Should social media affect your security clearance?

As continuous evaluation efforts ramp up, the intelligence community is testing ways to fold online postings into the mix.

As the Office of the Director of National Intelligence prepares to release its first continuous evaluation capabilities for background checks, officials are trying to understand how social media should fit into such efforts.

The intelligence community is weighing how, or even whether, to use information posted on social media sites as part of its plans for continuous evaluation of individuals holding high-level security clearances.

The interagency review issued after the Washington Navy Yard shooting called for ODNI to have continuous evaluation in place for employees and contractors with the highest Top Secret/Sensitive Compartmented Information clearances by September 2014 and for all TS/SCI personnel by 2016.

However, reports in September said ODNI was falling behind on plans to put continuous evaluation in place. An update from the Office of Management and Budget pushed the September goal back to December 2014 to "accommodate...IT development" and cautioned that hitting even the delayed goal was at risk.

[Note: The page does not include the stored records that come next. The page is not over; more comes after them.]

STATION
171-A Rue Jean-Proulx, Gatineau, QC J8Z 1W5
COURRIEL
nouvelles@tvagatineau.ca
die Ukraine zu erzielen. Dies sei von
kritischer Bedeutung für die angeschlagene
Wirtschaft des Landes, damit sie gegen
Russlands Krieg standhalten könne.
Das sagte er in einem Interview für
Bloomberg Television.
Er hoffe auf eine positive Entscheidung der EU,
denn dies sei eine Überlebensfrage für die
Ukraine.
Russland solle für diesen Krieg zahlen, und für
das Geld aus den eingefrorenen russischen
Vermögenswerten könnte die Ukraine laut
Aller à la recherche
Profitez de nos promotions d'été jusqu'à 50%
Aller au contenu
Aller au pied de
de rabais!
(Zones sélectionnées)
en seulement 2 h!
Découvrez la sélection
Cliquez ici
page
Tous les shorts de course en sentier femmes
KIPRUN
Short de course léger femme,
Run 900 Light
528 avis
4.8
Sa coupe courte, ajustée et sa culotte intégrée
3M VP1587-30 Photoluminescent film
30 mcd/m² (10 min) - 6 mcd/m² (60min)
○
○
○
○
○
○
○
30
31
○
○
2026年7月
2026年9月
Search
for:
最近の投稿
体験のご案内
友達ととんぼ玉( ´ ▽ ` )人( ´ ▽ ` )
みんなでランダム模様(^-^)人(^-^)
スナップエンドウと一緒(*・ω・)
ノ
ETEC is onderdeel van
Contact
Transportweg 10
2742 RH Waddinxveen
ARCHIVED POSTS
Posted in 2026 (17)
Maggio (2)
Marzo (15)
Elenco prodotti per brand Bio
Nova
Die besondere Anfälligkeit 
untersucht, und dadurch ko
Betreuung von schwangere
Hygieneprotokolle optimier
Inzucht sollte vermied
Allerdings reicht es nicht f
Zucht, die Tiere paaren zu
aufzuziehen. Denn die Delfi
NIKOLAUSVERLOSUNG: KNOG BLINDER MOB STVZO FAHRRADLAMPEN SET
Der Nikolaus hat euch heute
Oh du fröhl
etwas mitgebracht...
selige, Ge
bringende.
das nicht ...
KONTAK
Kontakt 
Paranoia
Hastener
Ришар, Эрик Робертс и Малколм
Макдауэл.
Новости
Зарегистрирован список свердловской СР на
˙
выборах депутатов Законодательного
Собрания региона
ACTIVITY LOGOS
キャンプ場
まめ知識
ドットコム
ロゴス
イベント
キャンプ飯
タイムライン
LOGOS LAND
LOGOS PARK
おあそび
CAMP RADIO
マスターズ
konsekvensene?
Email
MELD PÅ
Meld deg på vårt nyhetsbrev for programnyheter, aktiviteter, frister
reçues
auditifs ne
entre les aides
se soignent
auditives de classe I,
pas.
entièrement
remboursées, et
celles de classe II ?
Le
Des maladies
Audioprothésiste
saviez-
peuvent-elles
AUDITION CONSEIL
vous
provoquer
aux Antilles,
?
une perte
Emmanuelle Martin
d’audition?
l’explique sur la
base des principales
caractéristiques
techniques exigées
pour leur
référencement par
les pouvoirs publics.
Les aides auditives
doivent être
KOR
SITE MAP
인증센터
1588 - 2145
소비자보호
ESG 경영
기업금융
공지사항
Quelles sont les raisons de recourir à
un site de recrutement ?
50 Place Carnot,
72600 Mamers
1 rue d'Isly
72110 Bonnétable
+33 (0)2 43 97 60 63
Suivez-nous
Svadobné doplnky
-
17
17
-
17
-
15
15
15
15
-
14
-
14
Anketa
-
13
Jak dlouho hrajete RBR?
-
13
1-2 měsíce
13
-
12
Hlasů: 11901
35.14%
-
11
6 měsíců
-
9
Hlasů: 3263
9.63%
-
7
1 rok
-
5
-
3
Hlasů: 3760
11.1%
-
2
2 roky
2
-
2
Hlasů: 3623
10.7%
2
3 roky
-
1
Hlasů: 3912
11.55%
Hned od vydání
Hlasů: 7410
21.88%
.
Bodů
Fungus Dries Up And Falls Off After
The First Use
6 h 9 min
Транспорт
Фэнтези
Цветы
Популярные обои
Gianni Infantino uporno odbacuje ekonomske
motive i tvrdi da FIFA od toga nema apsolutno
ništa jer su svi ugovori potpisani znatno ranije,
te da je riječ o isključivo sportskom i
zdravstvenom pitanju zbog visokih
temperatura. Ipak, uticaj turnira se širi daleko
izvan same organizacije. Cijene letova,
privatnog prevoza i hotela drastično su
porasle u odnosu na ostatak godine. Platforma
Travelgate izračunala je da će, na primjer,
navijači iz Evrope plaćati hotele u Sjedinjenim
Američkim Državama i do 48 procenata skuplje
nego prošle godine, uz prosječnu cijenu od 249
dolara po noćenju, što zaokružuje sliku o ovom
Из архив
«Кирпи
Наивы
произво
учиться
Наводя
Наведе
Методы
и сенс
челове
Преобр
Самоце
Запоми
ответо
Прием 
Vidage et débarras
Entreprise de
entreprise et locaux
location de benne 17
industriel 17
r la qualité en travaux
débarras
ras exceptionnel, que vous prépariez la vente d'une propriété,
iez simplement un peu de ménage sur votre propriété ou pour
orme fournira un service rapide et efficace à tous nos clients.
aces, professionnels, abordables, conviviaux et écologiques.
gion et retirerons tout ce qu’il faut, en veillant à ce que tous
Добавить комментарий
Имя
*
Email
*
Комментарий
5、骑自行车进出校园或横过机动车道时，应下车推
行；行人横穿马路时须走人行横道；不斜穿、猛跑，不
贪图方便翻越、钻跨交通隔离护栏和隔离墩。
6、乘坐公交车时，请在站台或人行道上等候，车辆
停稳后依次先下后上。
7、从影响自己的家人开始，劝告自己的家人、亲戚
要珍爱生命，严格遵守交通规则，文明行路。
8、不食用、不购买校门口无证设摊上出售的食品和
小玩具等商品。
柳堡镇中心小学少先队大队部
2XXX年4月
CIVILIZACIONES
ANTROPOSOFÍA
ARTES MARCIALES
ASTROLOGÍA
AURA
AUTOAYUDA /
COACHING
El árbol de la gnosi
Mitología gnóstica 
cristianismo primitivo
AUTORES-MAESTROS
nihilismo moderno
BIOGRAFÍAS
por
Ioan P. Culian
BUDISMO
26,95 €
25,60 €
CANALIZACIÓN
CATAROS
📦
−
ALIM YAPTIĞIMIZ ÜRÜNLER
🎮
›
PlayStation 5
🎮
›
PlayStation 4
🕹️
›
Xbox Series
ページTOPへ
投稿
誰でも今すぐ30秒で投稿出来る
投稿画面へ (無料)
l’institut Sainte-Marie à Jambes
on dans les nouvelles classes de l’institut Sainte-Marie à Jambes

In an interview with FCW, National Counterintelligence Executive Bill Evanina said ODNI is set to launch some of the first continuous evaluation capabilities for agencies in early 2015 and will offer them to all federal agencies by the end of 2016.

The governmentwide continuous evaluation system will check the names of people with security clearances against publicly available data such as police, court and credit records. That data, typically used in the standard security review cycles of five years or more, can flag issues for background investigators.

When linked to continuous evaluation systems, Evanina said, those databases can more immediately provide pertinent information to investigators. Instead of waiting years for the next clearance review to roll around, the information would be available almost immediately and agencies could prioritize investigative resources, he added.

Although social media is pervasive in everyday life, Evanina said it isn't currently used in federal security-clearance checks. But he added that social media and other publicly available data on the Internet could offer a way to accelerate checks and make them more effective.He confirmed that several trials are underway with federal agency volunteers to monitor employees' publicly viewable social media activities. "We're doing robust, comprehensive trials to evaluate source media for continuous evaluation," he said.

ODNI can access only public posts. "If you have a password" protecting the data, Evanina said, "we can't get in."

He added that the approach is similar to current security-clearance searches of public criminal and financial databases but faster.

Evanina and others familiar with the trials said part of the evaluation of social media is deciding whether the information gleaned from public-facing sites is worth the time it takes to gather it.

At a recent conference on social media use in the government, a federal official said information gleaned from social media sources has led to new avenues for background-check investigations that might have not been explored previously. In one trial, the findings sparked a deeper investigation for 28 percent of the participants.

So far, however, it's been a wash, the official said, with no revelatory "wow" moments sparked by social media postings.